In retrospect, I see that my survival in Jaffna owed much to the apolitical policy I followed. Once a reporter from Udayan asked me what my own response was to the ongoing conflict. I replied, “I have not come to choose a king for the Tamils. My mission is to see that the king would have living subjects when he finally arrived after the conflict is resolved”.

Convinced by my commitment to the cause and my honesty of purpose the GAs stood by me through thick and thin. They became so close to me that they insisted on my staying with them whenever I was on circuit in their districts. Later I discovered regretfully that one of them had been secretly sharing the store-room with his family, having placed the only comfortable bedroom in the ancient building at my disposal.

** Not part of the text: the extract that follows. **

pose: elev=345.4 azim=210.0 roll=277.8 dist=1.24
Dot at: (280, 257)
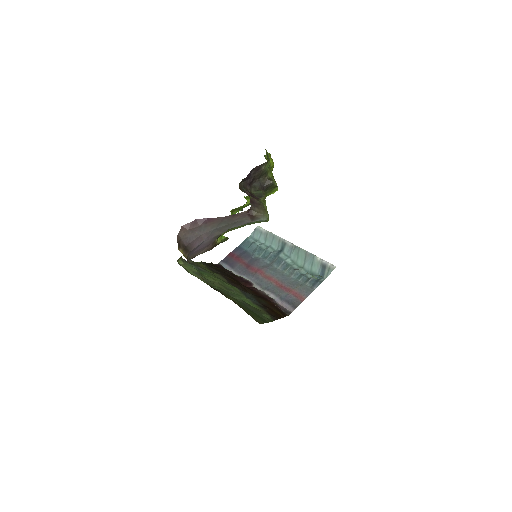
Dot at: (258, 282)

Other officers who attended my regular Progress Control meetings and accompanied me on circuit developed strong personal attachments to me. Their tireless application to their assignments significantly stepped up the rate of recovery.

Citizens who were able to get through to Colombo made it a point to visit my Colombo office though they had no particular business there. They told my Secretary that they had come to see ‘Nambada Aal’, – ‘Our Man’. Such identification was presumably the natural result of my own genuine sympathy for their lot.

My sights were equally focused on the citizens on the other side of the divide. They were where they were by accident of birth and could not be held responsible for the actions of those who were in power over them. Presumed to be subjects of a unitary State, they were entitled to all the rights and privileges of those across the bunker line. I realized that the discriminatory treatment meted out to them had made them aliens in the country of their birth, even without a unilateral declaration of independence!

For example, their rice ration was brought all the way from Colombo by contractors who were making mints of money on the deal. In the meantime, rice produced in the Vanni had no market. I put an end to this discriminatory anomaly and got the cooperatives in the Vanni to buy and distribute rice locally. Though this step was vehemently resisted by vested interests, it granted relief to the impoverished farmers of the Vanni while conserving State funds.

This decision had been highly appreciated in the Vanni. UN officials who had unrestricted access to the area got wind of the changing climate arising from my attitude and approach to the conflict. In their anxiety to settle the ethnic dispute, they saw in it, an opportunity to bring about rapport between parties to the conflict.

The officials were exited about the emerging possibility and negotiated with the late Thamil Chelvam for a meeting with me in the Vanni, thus far closed to all Sinhala visitors. But Prabhakaran was understandably cautious. He had presumed that I was a political stooge appointed by the President.

Nevertheless I believed that trust in my credentials would grow as I continued to execute my assignment, winning hearts and minds. But that was not to be. I was suddenly called to the South to meet a crisis that had arisen on the collapse of the grandiose plans of the SDA. I still feel confident that placed in a strategic position, I would be able to narrow the gap between the warring parties through negotiation and consensus.